Scheme has been used as a prototyping language because you can write programs fast using it.

This is useful because a client may want something, but describe it in a completely different way. So you go through 5 iterations of creating a program until they get what they want. At which point they say it's too slow. So you turn to C or another language which will compile into a faster program.

Reusing Computed Values

; roots procedure

(define (roots a b c)
(se (/ (+ (- b) (sqrt (- (* b b) (* 4 a c)))) (* 2 a))
(/ (- (- b) (sqrt (- (* b b) (* 4 a c)))) (* 2 a))))

(roots 1 -5 6)

This issue with the procedure above is that it recomputes the same expression in many cases. There are vast swathes of the expressions which are the same.

We can fix this with a helper function.

; roots procedure with helper

(define (roots_2 a b c)
(define (roots1 d)
(se (/ (+ (- b) (sqrt (- (* b b) (* 4 a c)))) (* 2 a))
(/ (- (- b) (sqrt (- (* b b) (* 4 a c)))) (* 2 a))))
(roots1 (sqrt (- (* b b) (* 4 a c)))))

(roots_2 1 -5 6)

This has removed the part of the expression (sqrt (- (* b b) (* 4 a c)).

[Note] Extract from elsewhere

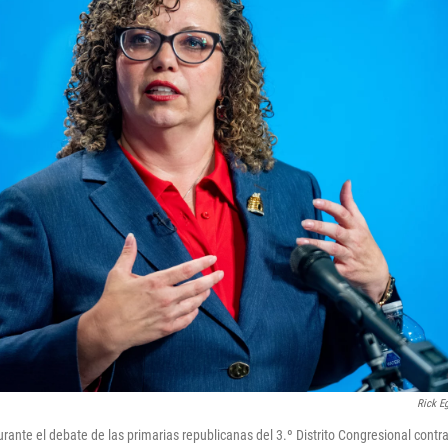
Rick E
rante el debate de las primarias republicanas del 3.º Distrito Congresional contr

We can remove the definition of a helper function which will only be used once. It can be replaced by an anonymous function.

; roots procedure with lambda

(define (roots_3 a b c)
((lambda (d)
(se (/ (+ (- b) (sqrt (- (* b b) (* 4 a c)))) (* 2 a))
(/ (- (- b) (sqrt (- (* b b) (* 4 a c)))) (* 2 a))))
(sqrt (- (* b b) (* 4 a c)))))

(roots_3 1 -5 6)

The issue with this is that it's ugly to read.

Let Bindings Body

To improve this we use a let special form.

(let bindings body)
(binding)
(name value-expr)

The previous quadratic example can be improved with the use of let.

; roots procedure with let

(define (roots_4 a b c)
(let ((d (sqrt (- (* b b) (* 4 a c)))))
(se (/ (+ (- b) d) (* 2 a))
(/ (- (- b) d) (* 2 a)))))

(roots_4 1 -5 6)

There are a few more terms in the expression which are being computed more than once.

; roots procedure with let and more optimization

(define (roots_5 a b c)
(let ((d (sqrt (- (* b b) (* 4 a c))))
(-b (- b))
(2a (* 2 a)))
(se (/ (+ -b d) 2a)
(/ (- -b d) 2a))))

(roots_5 1 -5 6)

Let and Applicative Order

Question: Can a variables expression depend on the variable of another expression?

The answer is no. The reason is applicative order.

If you use a variable which relies on another variable within the function body before the other variable has been used, then the other variable which you rely on hasn't been computed yet.

Let*

This allows you to have variables which rely on the other variables.

; let* star

(define (let-star a)
(let* ((b (+ a 5)) (a 3))
(* a b)))

(let-star 3)

What this does is nest let expressions.

; let* star with nested let

(define (let-star-nest a)
(let ((a 3))
(let ((b (+ a 5)))
(* a b))))

(let-star-nest 3)

You cannot use let to make a recursive function. There is another variant of let which is called let rec which allows you to build recursive calls in a let statement.